(Stored items)
⟨
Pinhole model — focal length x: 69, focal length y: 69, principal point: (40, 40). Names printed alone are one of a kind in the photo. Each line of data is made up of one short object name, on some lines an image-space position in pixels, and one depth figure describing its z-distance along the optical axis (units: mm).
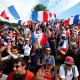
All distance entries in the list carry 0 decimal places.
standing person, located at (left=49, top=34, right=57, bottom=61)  4070
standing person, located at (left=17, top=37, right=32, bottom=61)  3150
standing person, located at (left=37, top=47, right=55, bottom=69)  2345
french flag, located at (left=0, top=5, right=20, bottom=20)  4325
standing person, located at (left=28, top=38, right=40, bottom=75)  2719
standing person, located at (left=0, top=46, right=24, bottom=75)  2290
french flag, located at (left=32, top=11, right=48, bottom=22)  4854
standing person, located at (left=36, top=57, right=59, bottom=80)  1725
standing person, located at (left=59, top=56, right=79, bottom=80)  1904
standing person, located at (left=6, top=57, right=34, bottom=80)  1526
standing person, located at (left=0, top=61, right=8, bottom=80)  1757
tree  35484
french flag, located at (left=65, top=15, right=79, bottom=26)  6059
⟩
* [Work order]
Copy out all the lines of the records that include "person".

* [Result of this exercise]
standing person, located at (left=49, top=34, right=57, bottom=61)  4070
standing person, located at (left=17, top=37, right=32, bottom=61)  3150
standing person, located at (left=37, top=47, right=55, bottom=69)  2345
standing person, located at (left=28, top=38, right=40, bottom=75)  2719
standing person, located at (left=0, top=46, right=24, bottom=75)  2290
standing person, located at (left=36, top=57, right=59, bottom=80)  1725
standing person, located at (left=59, top=56, right=79, bottom=80)  1904
standing person, located at (left=6, top=57, right=34, bottom=80)  1526
standing person, located at (left=0, top=61, right=8, bottom=80)  1757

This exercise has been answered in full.